NPU Ops Transformer

npu_ops_transformer is a high-performance operator extension library designed for Ascend NPU. It leverages Just-In-Time(JIT) compilation to bridge PyTorch functional interfaces with ACLNN library.

Build & Installation

Prerequisites

  • OS: Linux
  • Python: 3.8+
  • Compiler: GCC 9.4.0+
  • Frameworks:
    • PyTorch>=2.6.0
    • torch_npu (matching your PyTorch version)
  • Toolkit: Ascend CANN Toolkit

Installation Steps

  1. Install Dependencies:

    python3 -m pip install -r requirements.txt
    
  2. Build the Wheel:

    # -n: non-isolated build (uses existing environment)
    python3 -m build --wheel -n
    
  3. Install Package:

    python3 -m pip install dist/*.whl --force-reinstall --no-deps
    

Quick Start

Using npu_ops_transformer is seamless. You can invoke NPU-accelerated operators directly through the library's opset.

import torch
import torch_npu
import npu_ops_transformer

# Initialize data on NPU
x = torch.randn(10, 32, dtype=torch.float32).npu()

# Call the custom NPU operator
# This triggers JIT compilation on the first call
npu_result = npu_ops_transformer.ops.abs(x)

# Verify against CPU ATen implementation
cpu_x = x.cpu()
cpu_result = torch.ops.aten.abs(cpu_x)

assert torch.allclose(cpu_result, npu_result.cpu(), rtol=1e-6)
print("Verification successful!")

Developer Guide: Adding a New Operator

To implement a new operator (e.g. abs), you need to provide two components: a C++ kernel wrapper and a Python JIT builder.

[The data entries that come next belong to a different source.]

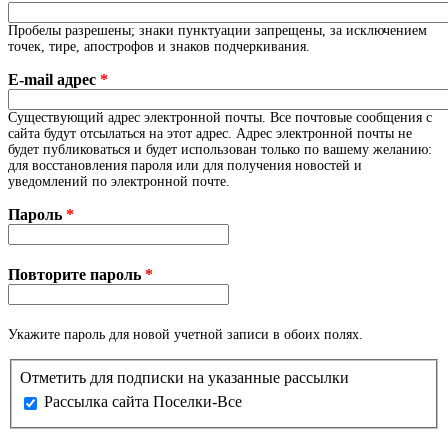
Пробелы разрешены; знаки пунктуации запрещены, за исключением
точек, тире, апострофов и знаков подчеркивания.
E-mail адрес
*
Существующий адрес электронной почты. Все почтовые сообщения с
сайта будут отсылаться на этот адрес. Адрес электронной почты не
будет публиковаться и будет использован только по вашему желанию:
для восстановления пароля или для получения новостей и
уведомлений по электронной почте.
Пароль
*
Повторите пароль
*
Укажите пароль для новой учетной записи в обоих полях.
Отметить для подписки на указанные рассылки
Рассылка сайта Поселки-Все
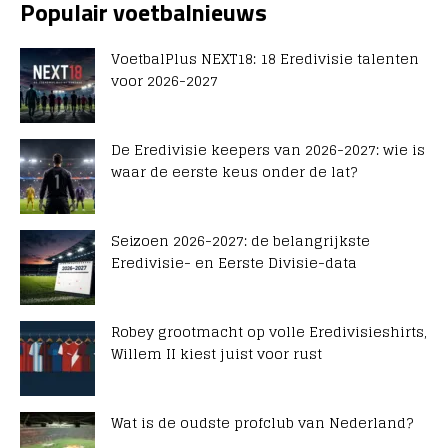
Populair voetbalnieuws
VoetbalPlus NEXT18: 18 Eredivisie talenten
voor 2026-2027
De Eredivisie keepers van 2026-2027: wie is
waar de eerste keus onder de lat?
Seizoen 2026-2027: de belangrijkste
Eredivisie- en Eerste Divisie-data
Robey grootmacht op volle Eredivisieshirts,
Willem II kiest juist voor rust
Wat is de oudste profclub van Nederland?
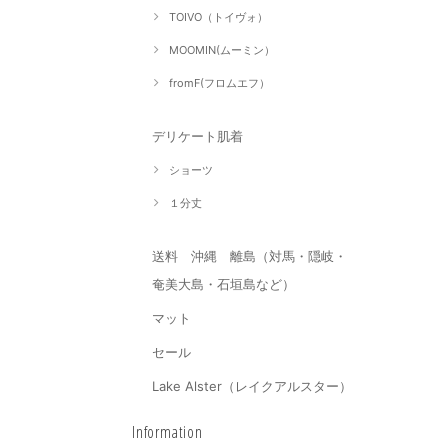
TOIVO（トイヴォ）
MOOMIN(ムーミン）
fromF(フロムエフ）
デリケート肌着
ショーツ
１分丈
送料 沖縄 離島（対馬・隠岐・
奄美大島・石垣島など）
マット
セール
Lake Alster（レイクアルスター）
Information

1. C++ Backend(ops/csrc/<OP_NAME>.cpp)

This file bridges PyTorch tensors to the ACLNN C-API.

#include <torch/extension.h>
#include "aclnn_common.h"

/**
 * @brief ACLNN Warpper for aclnnAbs
 * @param x Input Tensor (on NPU)
 * @return Result Tensor
 */
at::Tensor npu_abs(const at::Tensor &x)
{
    // 1. Manually allocate output tensor (standrad PyTorch practice)
    at::Tensor y = at::empty_like(x);

    // 2. Launch ACLNN kernel using the helper macro
    ACLNN_CMD(aclnnAbs, x, y);

    return y;
}

// Bind the C++ function to Python module
PYBIND11_MODULE(TORCH_EXTENSION_NAME, m)
{
    m.def("npu_abs", &npu_abs, "abs");
}

2. Python Frontend(ops/<OP_NAME>.py)

This file manages the JIT compilation logic and registers the operator into the PyTorch Dispatcher.

import torch
import torch_npu
from torch.library import impl
from npu_ops_transformer.op_builder.builder import OpBuilder
from npu_ops_transformer.op_builder.builder import AS_LIBRARY

class AbsOpBuilder(OpBuilder):
    def __init__(self):
        super(AbsOpBuilder, self).__init__("abs")

    def sources(self):
        """Path to C++ source code."""
        return ['ops/csrc/abs.cpp']

    def schema(self) -> str:
        """PyTorch operator signature."""
        return "abs(Tensor x) -> Tensor"

    def register_meta(self):
        """
        Registers the Meta implementation (Shape/Dtype inference).
        Essential for Autograd and FakeTensor support.
        """
        @impl(AS_LIBRARY, self.name, "Meta")
        def abs_meta(x):
            return torch.empty_like(x)

# Instantiate the builder
abs_op_builder = AbsOpBuilder()

@impl(AS_LIBRARY, abs_op_builder.name, "PrivateUse1")
def abs(x):
    """
    Dispatcher implementation for NPU.
    'PrivateUse1' is the dispatch key for custom NPU backends.
    """
    op_module = abs_op_builder.load()  # Compiles/loads the .so file
    return op_module.npu_abs(x)

Technical Notes

Component Responsibility
OpBuilder Handles JIT compilation of C++ source using ninja.
Meta Dispatch Allows PyTorch to know the output shape/type without running NPU code.
PrivateUse1 The specific backend key PyTorch uses to route NPU-specific operations.